Dr. Hurvitz: Would you do it as an induction strategy and then do maintenance HP with tucatinib? Because I think with the patient sitting with you, we have all treated patients with T-DXd a long time, and they slowly lose weight, they slowly lose their hair. It is not easy to be on in perpetuity.

Dr. Waks: My answer, and I am so curious what your answer and Ian's answer is, that I do not intend, in the absence of data, to say at the outset, for every patient, this is my plan. I am giving you X cycles of T-DXd, and then we are going to stop, and it is going to be an induction, and we are going to transition to whatever maintenance.

I do not plan to do that, but I certainly plan to have a very low threshold to say, I do not think you are tolerating this, that well. What do you think about transitioning to maintenance at this point? I call that stopping for toxicity, but with a different threshold than we would stop a different drug for toxicity. That is what I think I am going to do.

Dr. Krop: We did not really have time to go through this, but in the trial in DB09, patients were allowed to come off the T-DXd pertuzumab arm, stop their T-DXd if they had toxicity, and they were then able to continue on HP. There was a maintenance option for those patients, but based on toxicity, not based on a predefined, “we are going to stop after six to eight cycles of a taxane”. Those patients were included in that group. As I said, the median duration of therapy was about 21 months for the T-DXd in that T-DXd arm.

One last question, which is up your alley, which is in early breast cancer, how do you discuss T-DXd-related ILD and pneumonitis risk when you are with patients, particularly when radiation therapy is planned?

Dr. Hurvitz: I just really underscore the risk, and I think we should be monitoring with CTs of the chest, the way they did in the study, which was really intense monitoring. I do not know how they got CTs scheduled every six weeks, but it was done, and because there are fatalities and these are patients who are potentially cured with non-ILD-inducing therapies, it is really important to make sure we are monitoring closely and that they are aware of it.

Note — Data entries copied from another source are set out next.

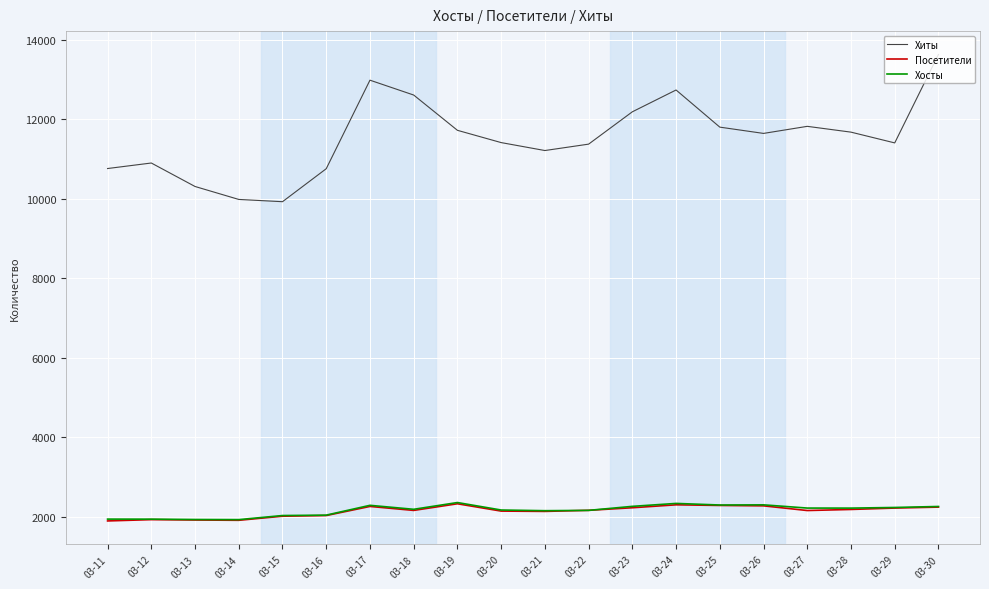

How many series are shown in this chart?

3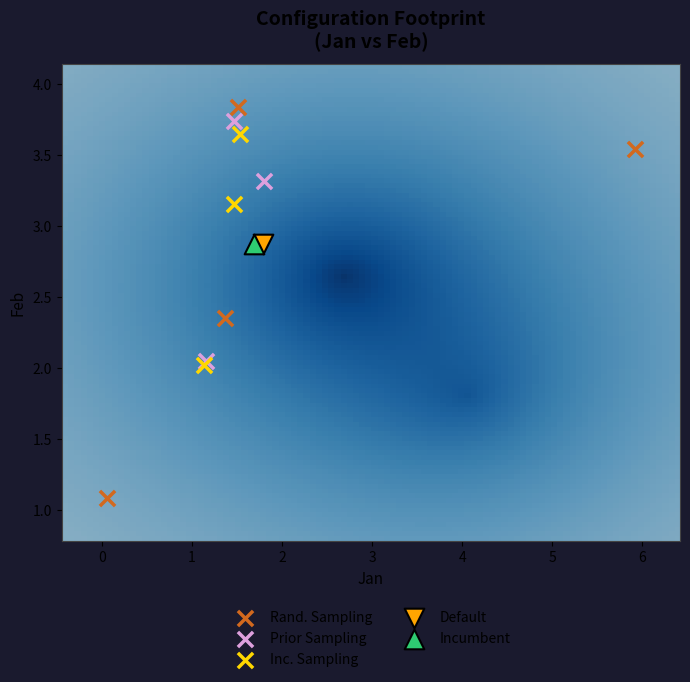

Which series contains the lowest Y value?

Rand. Sampling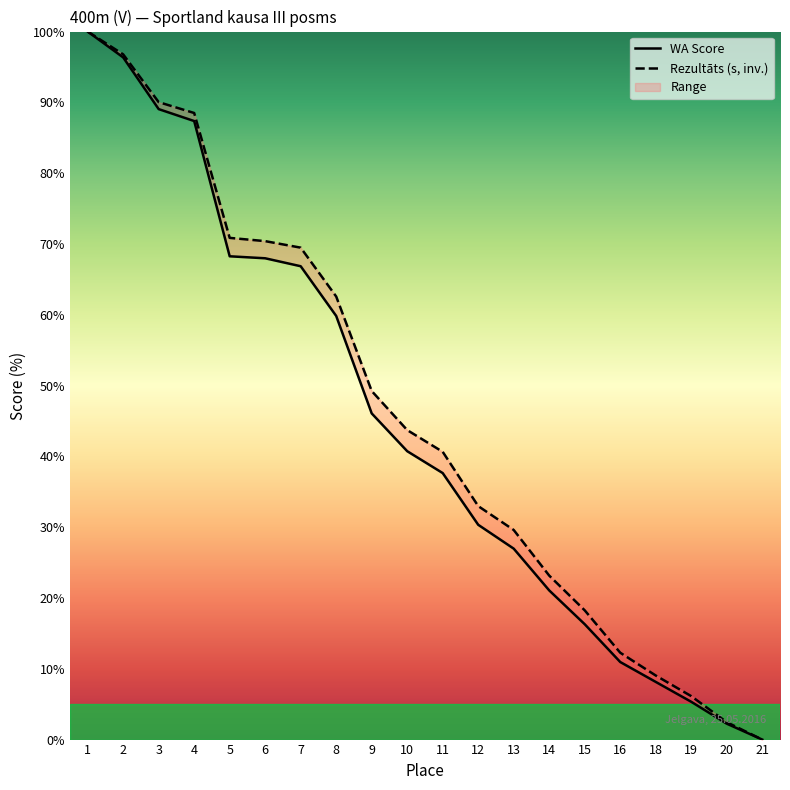

Which label corresponds to the largest value in the chart?

1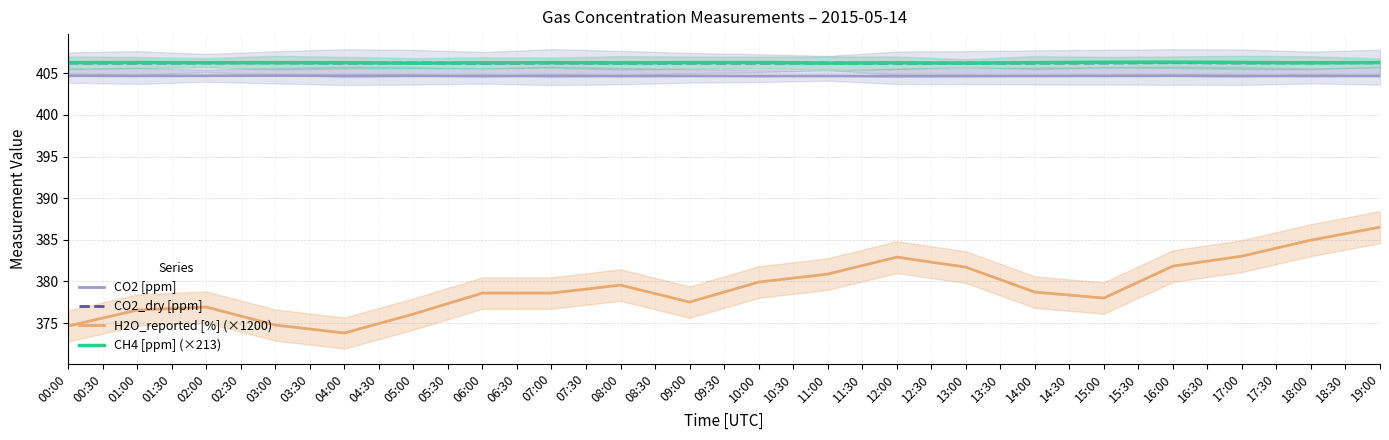

What value does the CO2 [ppm] series have at 18:00?

404.7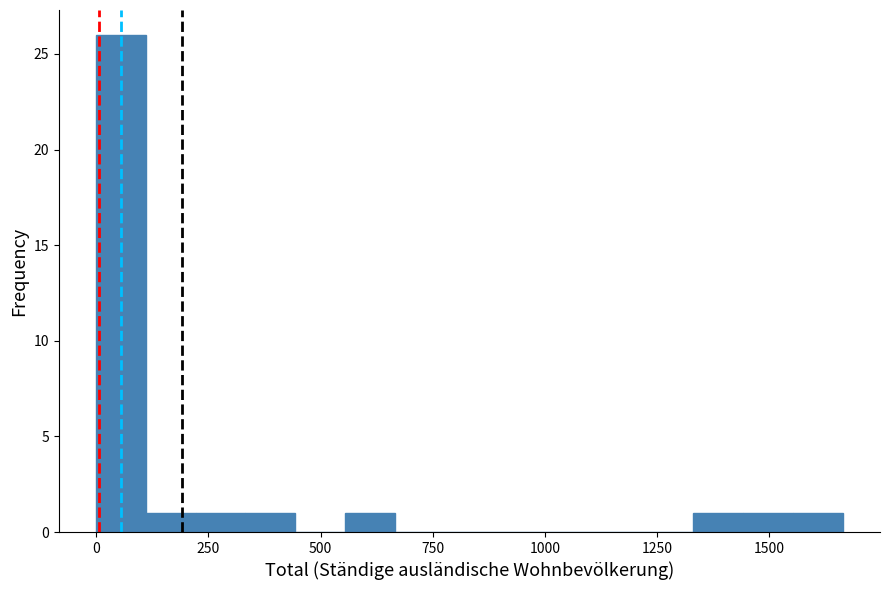

Around what value on the x-axis is the tallest bar? Give the approximate position of its centre, as read against the axis.

50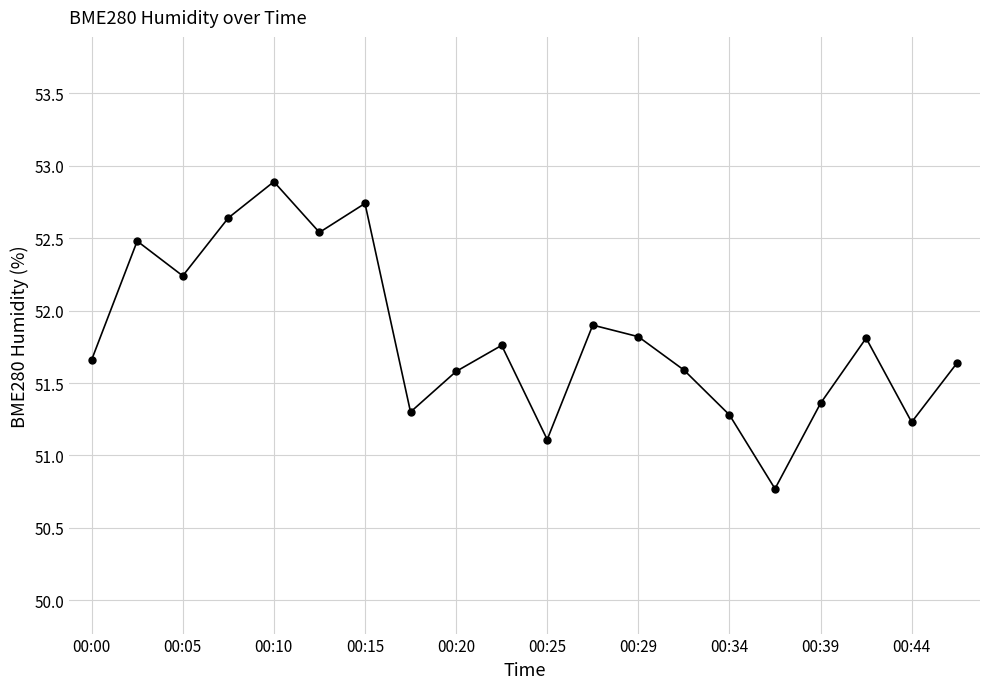

What is the average value?

51.8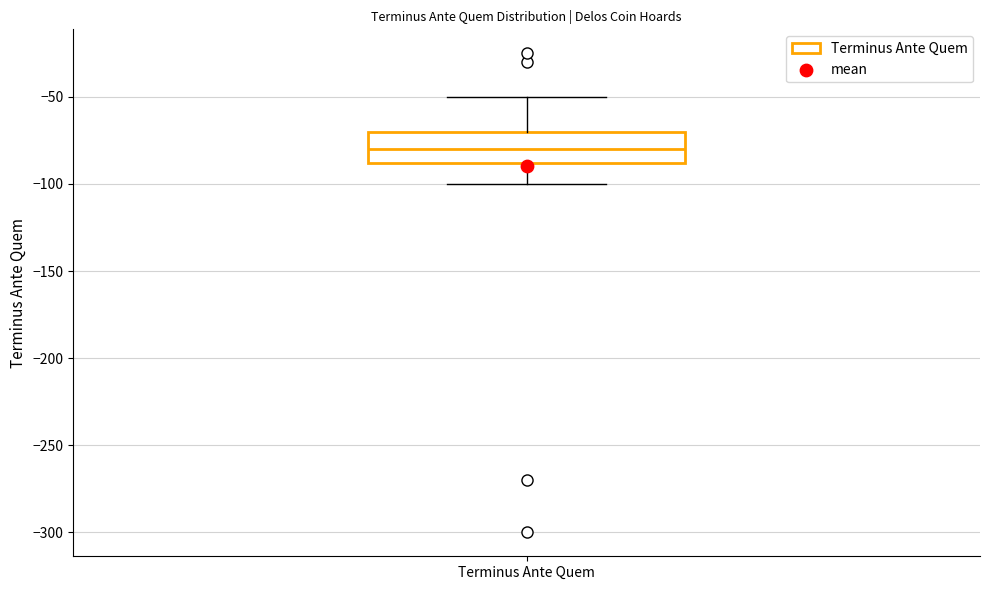

Read this box plot against the y-axis: the position of the median line, the range covered by the box, and the ends of both whiskers. The values are not printed on the chart, so give them approximately, as read against the axis.

median -80, box -90 to -70, whiskers -100 to -50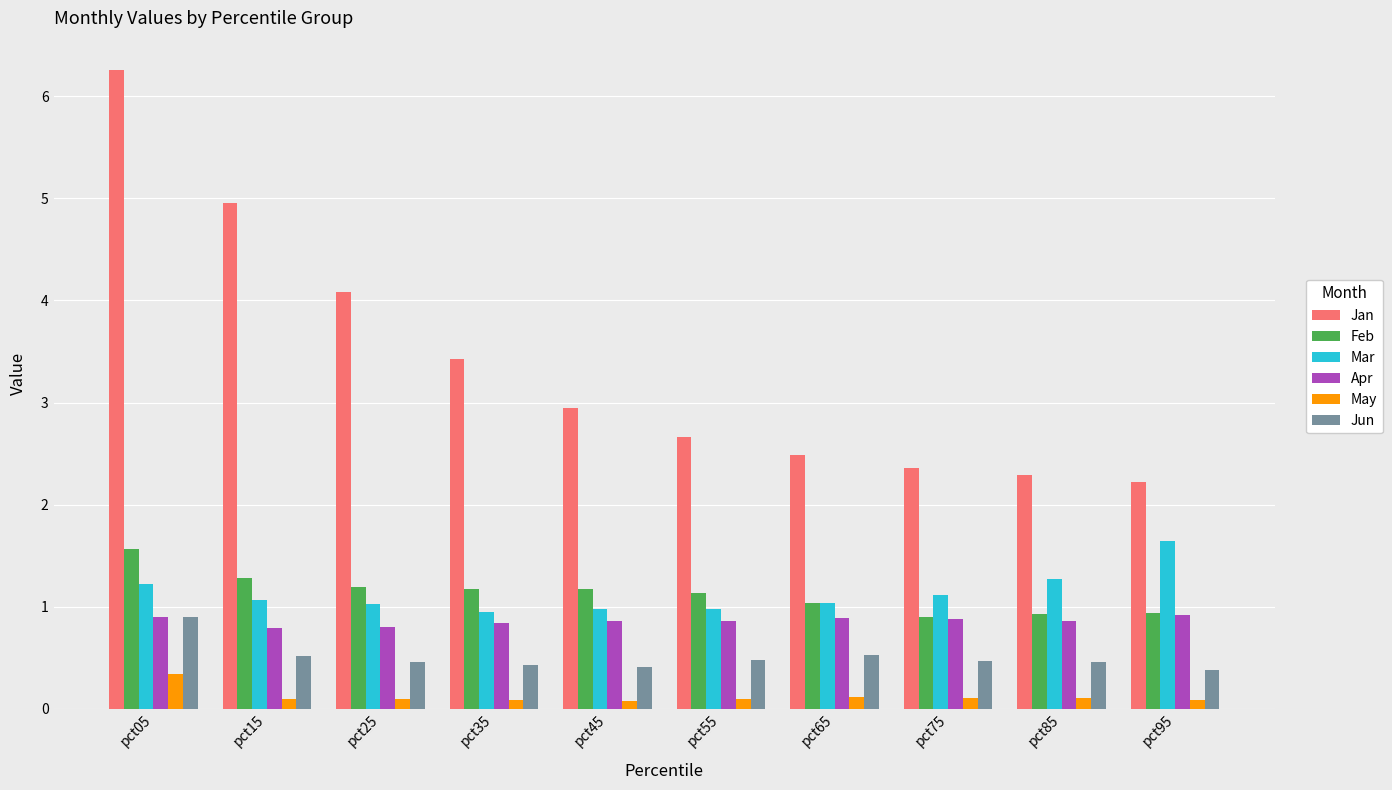

True or false: Mar has a value of 0.5 at pct75.

False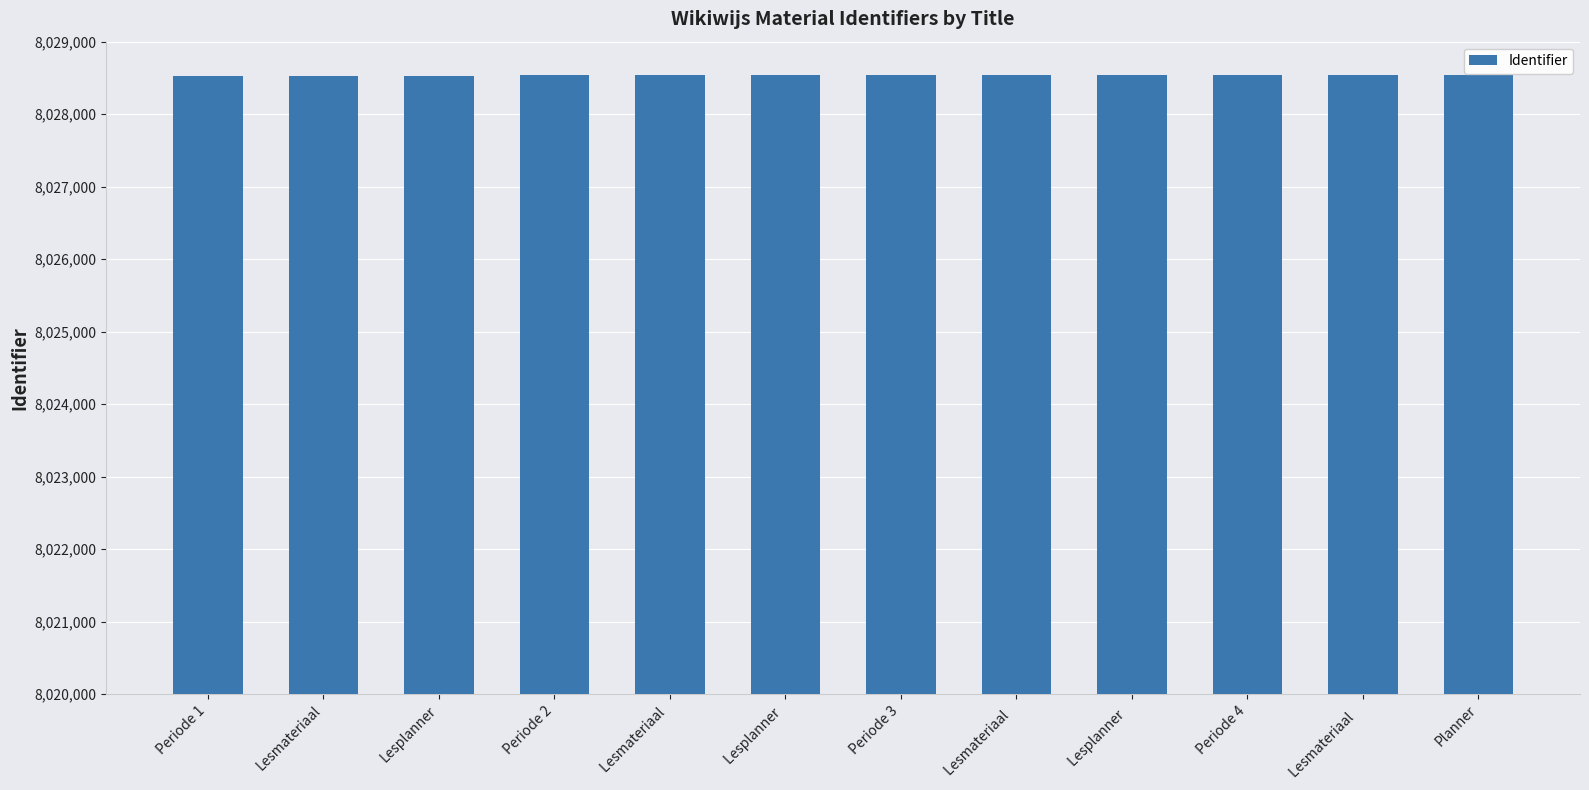

The value at Periode 4 is 8028542. True or false?

True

Dr. Krop: I think in the adjuvant trial, it was not every six - I think it was only every six weeks for the first two, and then they spaced it out a little bit. Yes, it is important. I think when we talk about monitoring, it is absolutely important and critical to be doing the chest CT scans. You also have to tell your patient, hey, be aware, if you start noticing dyspnea, cough, then that is something to call in because there is definitely been instances where patients had those symptoms, did not tell their provider, went to an emergency room, emergency room doctor does not know about T-DXd, thought it was pneumonia get treated, and then their ILD worsens. It is both incumbent upon us to be aware of it, but also to communicate that to patients, so they know to reach out with this.